Certains, qui raisonnent en termes de classe bruts, disent que ce lumpen transcontinental est invité ici par la bourgeoisie européenne, l'oligarchie et tout ce qu'on voudra pour "tirer les salaires vers le bas", etc. C'est un peu la ligne du Front national.
Ils oublient que nous vivons dans l'ère du symbole, du signe et de la représentation, y compris représentation de soi devant l'histoire, s'agissant d'une classe sociale comme la petite-bourgeoisie.

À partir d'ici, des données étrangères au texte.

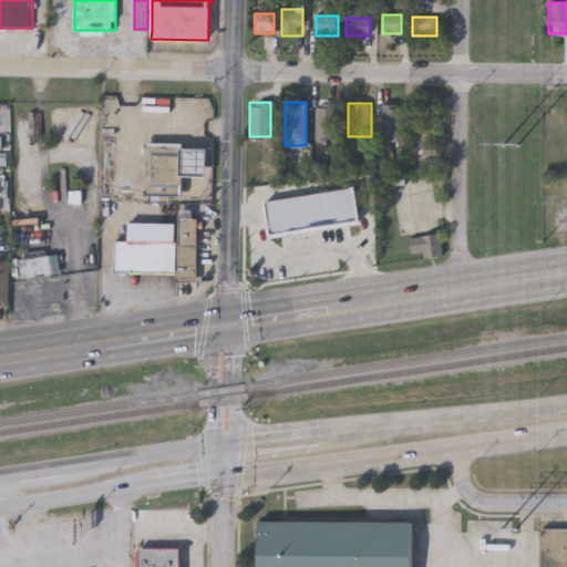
[(340,104),(340,141),(316,141),(316,104),(340,104)]
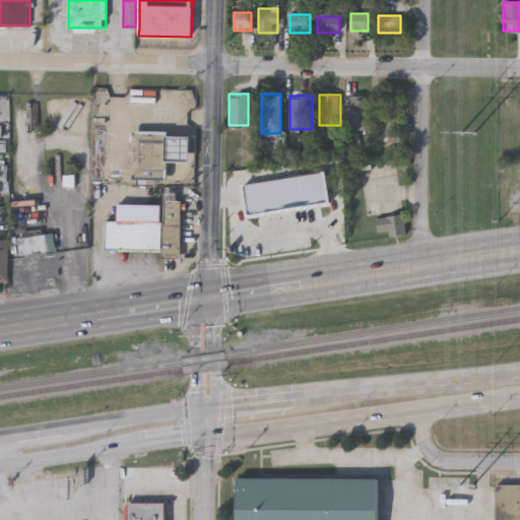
[(350,129),(350,95),(372,95),(372,129),(350,129)]
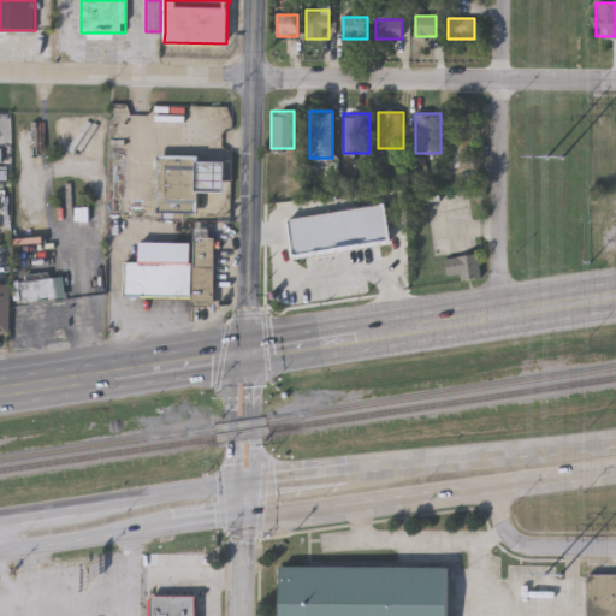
[(475,149),(452,149),(452,113),(475,113),(475,149)]
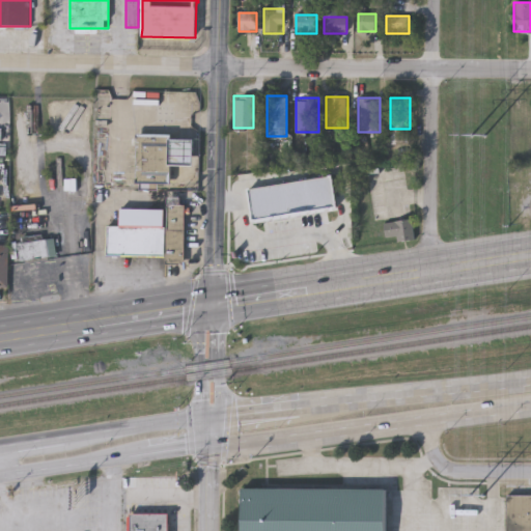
[(171,164),(170,183),(136,183),(136,134),(171,134),(171,164)]
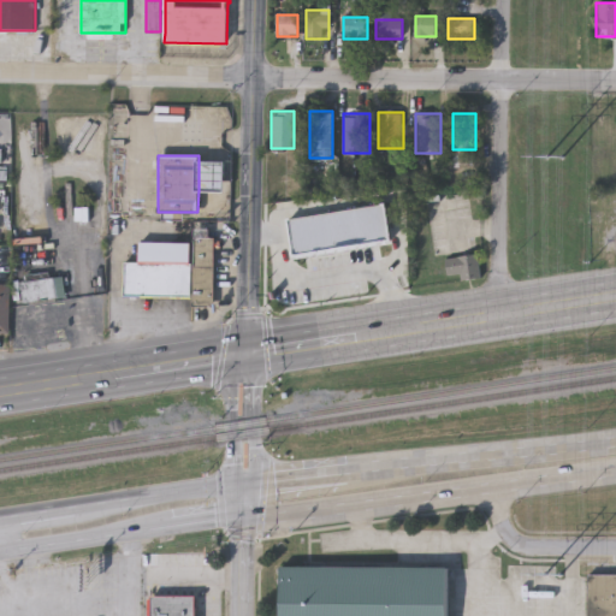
[(199,155),(226,157),(226,191),(199,190),(199,155)]
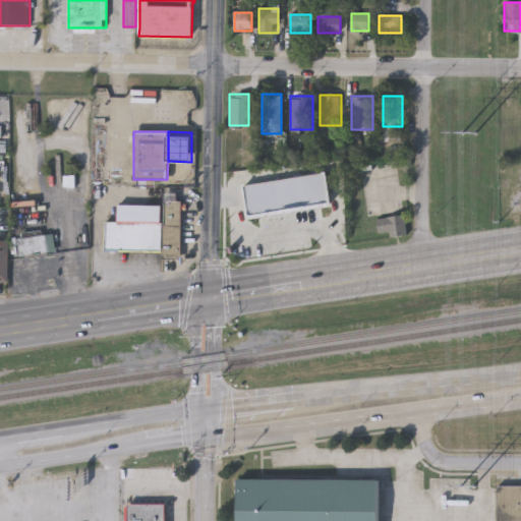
[(329,213),(329,228),(320,228),(320,246),(348,246),(348,188),(319,188),(320,213),(329,213)]
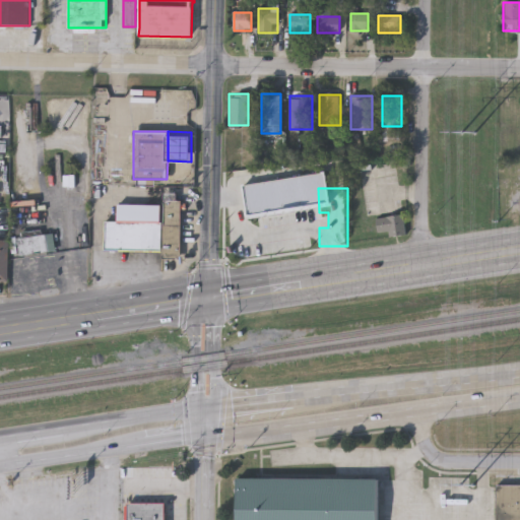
[(181,257),(163,257),(163,192),(181,192),(181,257)]
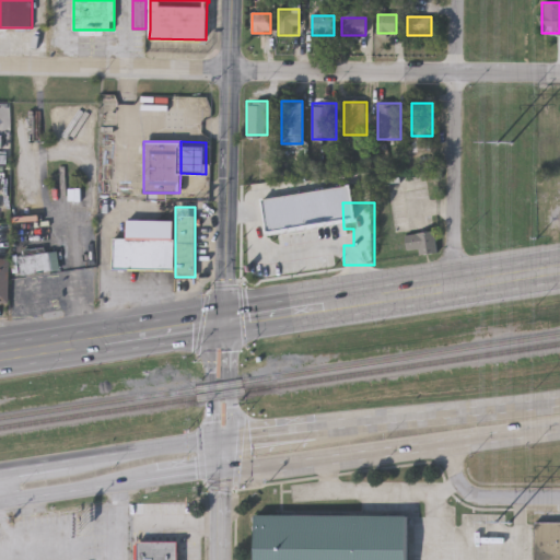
[(408,249),(407,233),(436,230),(436,233),(439,253),(420,255),(419,247),(408,249)]
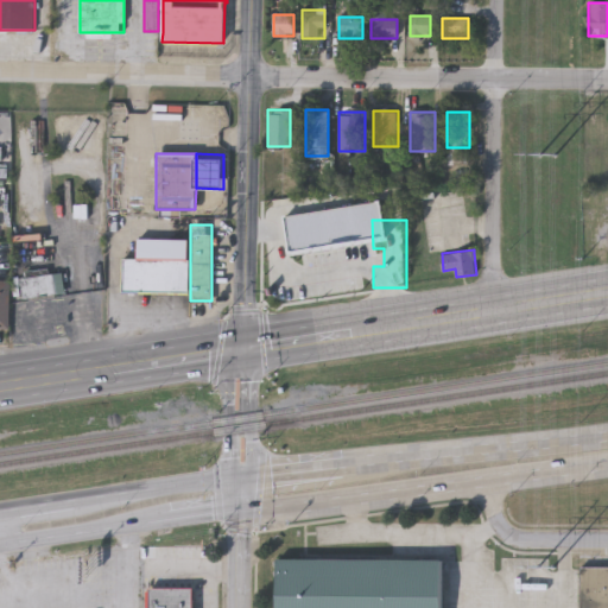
[(188,292),(122,292),(122,259),(188,259),(188,292)]
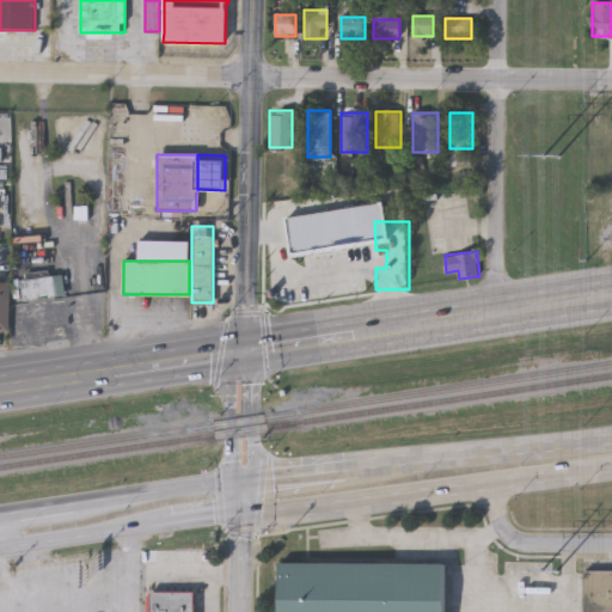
[(65,273),(67,294),(23,300),(20,280),(65,273)]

Celle-ci place désormais ses intérêts économiques directs, sinon derrière, du moins sur un même plan prioritaire que son souci de paraître sous un jour favorable à ses propres yeux. Elle "s'aime aimante", c'est un fait, déterminant dans ses choix politiques, mais à ce souci s'ajoute une image de soi protégée de toute concurrence ou comparaison. Elle se veut classe
incomparable stricto sensu, j'entends
classe sans concurrence d'image. Le gueux qu'elle invite à squatter ses terres lui sert à cela. Plus le gueux est misérable, pitoyable, pléthorique, plus se trouve conforté en elle ce sentiment d'être, décidément, au dessus du panier, très proche du divin à vrai dire. Ce souci motive ses choix politiques tout aussi largement que son éventuel désir de "tirer les salaires vers le bas" : Anne Hidalguo se rêve en Marie-Antoinette
compatissante et humaine. C'est vital : être riche par le niveau de revenu (relativement à ceux qui n'ont rien), c'est très bien, être bien vêtu, sentir bon et fréquenter les salons, c'est très très bien, mais être relativement riche, sentir bon et
être bon avec les miséreux, c'est divin. La gauche divine est bien celle-là, qui brigue l'accession à cette figure idéale :
celle d'une Marie-Antoinette qui donnerait du pain et des gâteaux aux gueux qui occupent ses jardins.
L'histoire et les problématiques politiques, une fois rendues au bercail du symbolique et de l'imago de classe, deviennent subsumables à pareil schéma tragi-comique, guignolesque, digne d'un vulgaire dessin animé pour public pré-pubère.